When was the last time an unsustainable economic situation was solved without a crisis? Seriously, that’s a question. I can’t think of one. The way I see it, politicians are always focused on the short-term and that invariably means kicking the gas can down the road until it catches fire and you have to call in the fire department.
Here’s the problem in Europe. The euro has acted as an internal gold standard to euro zone members in that it prevents governments from printing money and devaluing to escape economic hardship and it ensures that large fiscal imbalances cannot be sustained and eventually lead to crisis. Now, the Europeans got themselves into the euro for just this reason – to create a more unified common market without governments free riding and weakening the currency.
As a result, over the past 10 years, the financial and trade relationships in Euroland have become deeply intertwined. German banks operate in the Spanish mortgage market. French banks lend to the Greek sovereign. And Italian banks now own large parts of the German mortgage market. Of course, these ties go beyond the Eurozone to the UK, Sweden, Denmark, and Switzerland and well into eastern Europe too but its the euro zone with its restrictions on fiscal and monetary crisis where crisis has appeared first.
The fly in the ointment, of course, has been that the Europeans really didn’t think through how the psychology of change guarantees crisis. And, therefore, they never created institutional structures to deal with these problems from the outset.
If something works, people keep doing it. The repetition creates a sense of complacency such that when people are confronted with the initial need to change, they resist. That means people don’t change unless they are forced to do so, making crisis inevitable. And so it is in the Eurozone.

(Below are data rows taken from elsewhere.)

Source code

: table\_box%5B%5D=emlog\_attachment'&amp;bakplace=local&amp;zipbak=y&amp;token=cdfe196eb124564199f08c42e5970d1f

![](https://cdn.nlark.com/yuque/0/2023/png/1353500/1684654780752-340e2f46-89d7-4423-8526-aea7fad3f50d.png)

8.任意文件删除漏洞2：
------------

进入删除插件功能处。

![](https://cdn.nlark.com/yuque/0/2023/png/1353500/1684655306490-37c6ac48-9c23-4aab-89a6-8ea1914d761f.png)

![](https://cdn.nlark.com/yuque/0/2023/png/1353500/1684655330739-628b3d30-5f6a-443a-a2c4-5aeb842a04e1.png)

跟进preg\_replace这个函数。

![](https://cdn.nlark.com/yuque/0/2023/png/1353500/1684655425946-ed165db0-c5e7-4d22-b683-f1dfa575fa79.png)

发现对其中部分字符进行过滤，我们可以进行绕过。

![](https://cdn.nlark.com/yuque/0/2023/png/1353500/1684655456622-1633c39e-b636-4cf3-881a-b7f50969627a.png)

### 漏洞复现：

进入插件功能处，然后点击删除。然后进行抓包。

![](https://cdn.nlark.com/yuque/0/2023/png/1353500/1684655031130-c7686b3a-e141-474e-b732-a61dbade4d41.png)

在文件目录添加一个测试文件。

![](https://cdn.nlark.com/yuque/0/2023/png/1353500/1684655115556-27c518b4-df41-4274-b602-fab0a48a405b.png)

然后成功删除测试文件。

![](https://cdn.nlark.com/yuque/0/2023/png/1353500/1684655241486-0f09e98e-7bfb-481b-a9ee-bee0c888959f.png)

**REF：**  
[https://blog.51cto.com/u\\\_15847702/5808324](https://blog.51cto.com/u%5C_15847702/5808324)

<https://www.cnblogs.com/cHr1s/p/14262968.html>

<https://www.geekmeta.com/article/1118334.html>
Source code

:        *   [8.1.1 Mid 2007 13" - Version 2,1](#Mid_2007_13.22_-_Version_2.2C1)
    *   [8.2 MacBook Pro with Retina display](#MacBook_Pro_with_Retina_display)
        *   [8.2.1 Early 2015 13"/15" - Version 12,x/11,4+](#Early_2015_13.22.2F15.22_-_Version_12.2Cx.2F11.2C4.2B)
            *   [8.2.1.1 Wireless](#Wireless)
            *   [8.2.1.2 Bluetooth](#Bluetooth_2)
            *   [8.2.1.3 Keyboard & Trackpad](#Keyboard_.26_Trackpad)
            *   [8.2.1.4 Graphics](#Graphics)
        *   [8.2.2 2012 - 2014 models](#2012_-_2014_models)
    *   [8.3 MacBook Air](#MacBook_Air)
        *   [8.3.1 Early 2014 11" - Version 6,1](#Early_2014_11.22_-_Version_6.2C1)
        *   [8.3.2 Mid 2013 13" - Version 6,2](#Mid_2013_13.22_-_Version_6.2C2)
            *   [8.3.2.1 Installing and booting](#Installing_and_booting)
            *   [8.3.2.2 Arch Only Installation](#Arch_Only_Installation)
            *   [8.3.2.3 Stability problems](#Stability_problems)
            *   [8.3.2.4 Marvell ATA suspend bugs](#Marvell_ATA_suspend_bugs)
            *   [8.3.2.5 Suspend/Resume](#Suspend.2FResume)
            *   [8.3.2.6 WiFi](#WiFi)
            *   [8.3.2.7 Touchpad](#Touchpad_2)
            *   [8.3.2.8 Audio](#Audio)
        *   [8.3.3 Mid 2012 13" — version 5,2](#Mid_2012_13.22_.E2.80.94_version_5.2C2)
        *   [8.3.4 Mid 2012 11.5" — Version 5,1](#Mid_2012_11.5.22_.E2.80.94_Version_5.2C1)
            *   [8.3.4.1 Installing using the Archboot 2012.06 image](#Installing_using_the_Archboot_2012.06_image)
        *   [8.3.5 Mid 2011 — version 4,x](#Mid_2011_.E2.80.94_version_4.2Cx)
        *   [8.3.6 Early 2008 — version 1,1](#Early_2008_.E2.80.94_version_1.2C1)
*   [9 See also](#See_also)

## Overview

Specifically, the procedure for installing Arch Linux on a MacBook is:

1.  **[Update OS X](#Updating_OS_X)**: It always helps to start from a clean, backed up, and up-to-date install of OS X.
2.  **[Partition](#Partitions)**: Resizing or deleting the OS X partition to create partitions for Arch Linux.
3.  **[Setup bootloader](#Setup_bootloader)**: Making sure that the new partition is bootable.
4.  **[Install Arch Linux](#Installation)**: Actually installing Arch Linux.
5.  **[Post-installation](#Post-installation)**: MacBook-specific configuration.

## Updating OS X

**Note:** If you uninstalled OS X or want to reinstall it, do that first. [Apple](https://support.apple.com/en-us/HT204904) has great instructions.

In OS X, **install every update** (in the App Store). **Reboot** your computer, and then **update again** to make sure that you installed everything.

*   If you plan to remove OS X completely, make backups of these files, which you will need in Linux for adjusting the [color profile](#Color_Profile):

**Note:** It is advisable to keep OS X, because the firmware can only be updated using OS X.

But now that it has gone pear-shaped, the EU has repeatedly tried to get through this crisis by making little fixes and tweaks without addressing the fundamental problems of excessive sovereign debt on the one hand and bank undercapitalisation on the other. They have their heads buried in the sand. Instead, politicians have argued that markets are acting like a speculating pack of wolves and creating crisis where none exists. Look at Jeffrey Sachs’ comments in the clip I showed you with Hugh Hendry and Gillian Tett. That’s the kind of rhetoric you see. Well, the wolfpack is at the door and they are going to rip the Euro house to shreds unless the bank capitalisation and national solvency issues are addressed without trying to socialize the losses across the entire euro zone.
This is pretty much the view that Pippa Malmgren took when talking to CNBC Europe last week about the European sovereign debt crisis (Hat tip The Pragmatic Capitalist). Listen to her comments in the video below.
Here’s what you should take away from her comments:
1. On kicking the can: “If you’re going to make a bet on the European banking system which is purely based on the idea that policy makers will consistently bail them out, then you have to ask questions about the capacity of policy makers to deliver on that promise.”
2. On markets as a pack of wolves: “That is fine as long as the market doesn’t call their bluff… Do I think the markets are going to call their bluff? The answer is yeah, because that’s what markets do.”
3. On the psychology of change: “The thing is, in markets and politics, you have to have a crisis to get a solution. That’s the way it works. It always works this way.”
You might think policy makers are going to move to a meaningful resolution of national solvency and bank undercapitalisation now that contagion has spread to France, Austria and Belgium. I’m betting they won’t until much, much later.